SWEGENAF <= 0.01  (or) SWEGENAF == "."

Frq: Frequency of observation of the variants from normal Clinical samples

Frq <= 0.01  (or) Frq == "."

The variants scored as PASS or triallelic_sites are included in the final vcf file (SNV.somatic.<CASE_ID>.tnscope.<research/clinical>.filtered.pass.vcf.gz).

TNscope filtering (tumor_only)#

Pre-call Filters

min_init_tumor_lod: Initial Log odds for the that the variant exists in the tumor.

min_init_tumor_lod = 1

min_tumor_lod: Minimum log odds in the final call of variant in the tumor.

min_tumor_lod = 8

The somatic variants in TNscope raw VCF file (SNV.somatic.<CASE_ID>.tnscope.all.vcf.gz) are filtered out for the genomic regions that are not reliable (eg: centromeric regions, non-chromosome contigs) to enhance the computation time.
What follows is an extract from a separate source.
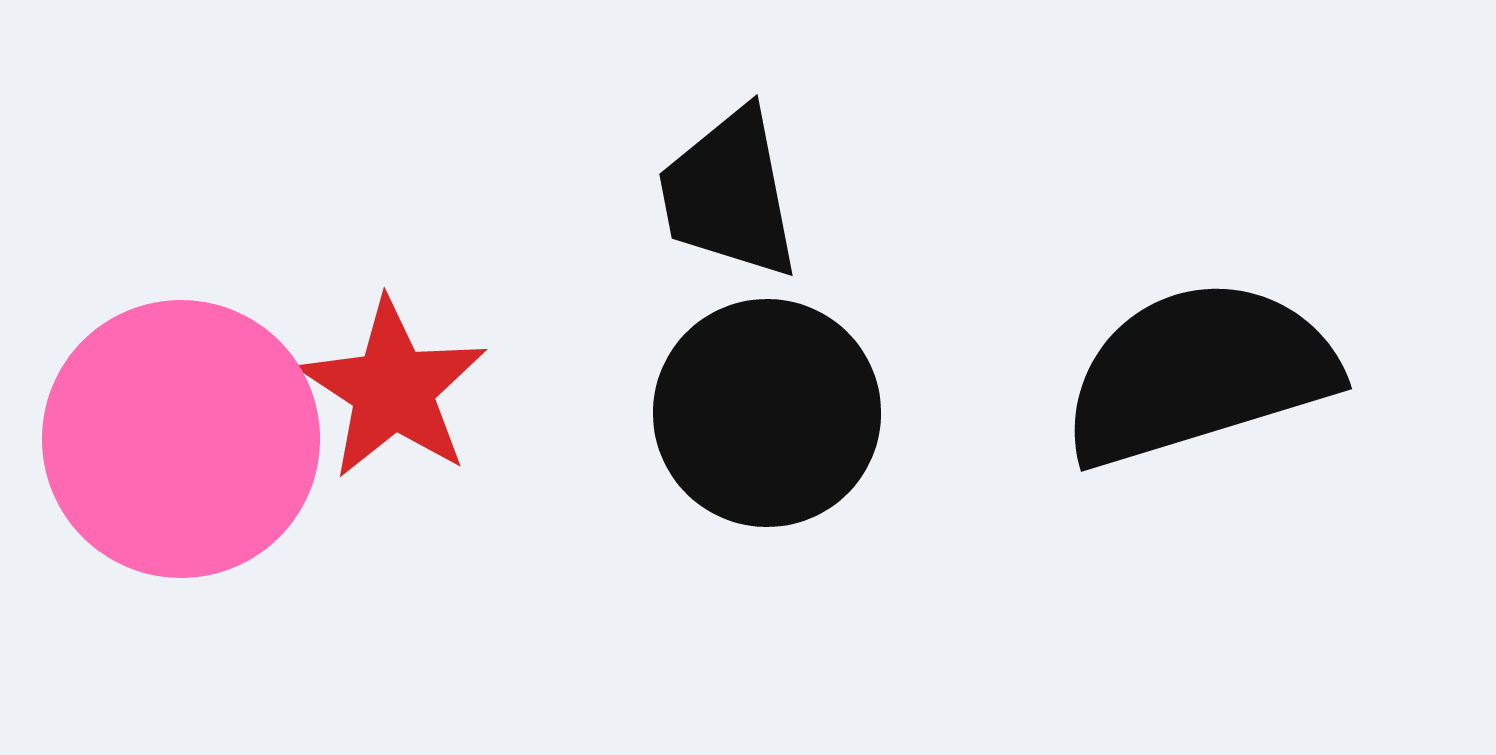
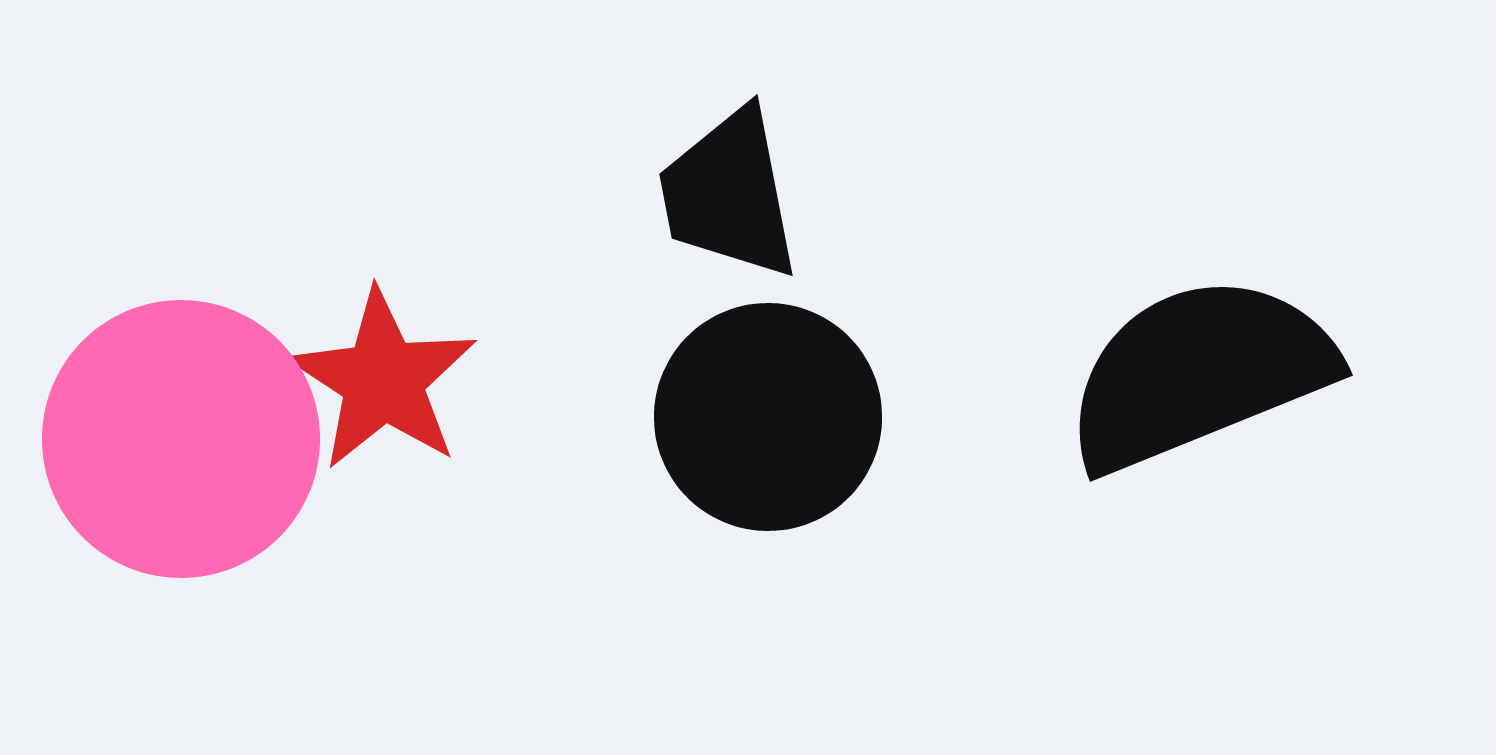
black semicircle: rotated 5 degrees counterclockwise
red star: moved 10 px left, 9 px up
black circle: moved 1 px right, 4 px down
This WGS interval region file is collected from gatk_bundles gs://gatk-legacy-bundles/b37/wgs_calling_regions.v1.interval_list.

Post-call Quality Filters

Total Depth (DP): Refers to the overall read depth supporting the variant call

DP(tumor) >= 10

Allelic Depth (AD): Total reads supporting the ALT allele in the tumor sample

AD(tumor) > 3

Allelic Frequency (AF): Fraction of the reads supporting the alternate allele

Minimum AF(tumor) > 0.05
SUM(QSS)/SUM(AD) >= 20

Read Counts: Count of reads in a given (F1R2, F2R1) pair orientation supporting the alternate allele and reference alleles

ALT_F1R2 > 0, ALT_F2R1 > 0
REF_F1R2 > 0, REF_F2R1 > 0

SOR: Symmetric Odds Ratio of 2x2 contingency table to detect strand bias

SOR < 3

Post-call Observation database Filters

GNOMADAF_POPMAX: Maximum Allele Frequency across populations

GNOMADAF_popmax <= 0.001 (or) GNOMADAF_popmax == "."
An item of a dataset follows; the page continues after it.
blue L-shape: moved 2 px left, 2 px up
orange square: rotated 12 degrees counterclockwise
Normalized base quality scores: The sum of base quality scores for each allele (QSS) is divided by the allelic depth of alt and ref alleles (AD)
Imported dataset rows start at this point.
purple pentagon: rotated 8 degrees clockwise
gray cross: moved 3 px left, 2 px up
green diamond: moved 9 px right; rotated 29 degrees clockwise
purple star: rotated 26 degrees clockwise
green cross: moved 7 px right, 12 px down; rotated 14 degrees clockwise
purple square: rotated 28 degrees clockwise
SWEGENAF <= 0.01  (or) SWEGENAF == "."

Frq: Frequency of observation of the variants from normal Clinical samples

Frq <= 0.01  (or) Frq == "."

The variants scored as PASS or triallelic_sites are included in the final vcf file (SNV.somatic.<CASE_ID>.tnscope.<research/clinical>.filtered.pass.vcf.gz).

Attention: BALSAMIC <= v8.2.10 uses GNOMAD_popmax <= 0.005. From Balsamic v9.0.0, this settings is changed to 0.02, to reduce the stringency. BALSAMIC >= v11.0.0 removes unmapped reads from the bam and cram files for all the workflows. BALSAMIC >= v13.0.0 keeps unmapped reads in bam and cram files for all the workflows. BALSAMIC >= v16.0.0 uses UMIs for duplicate removal bam in standard TGA workflows.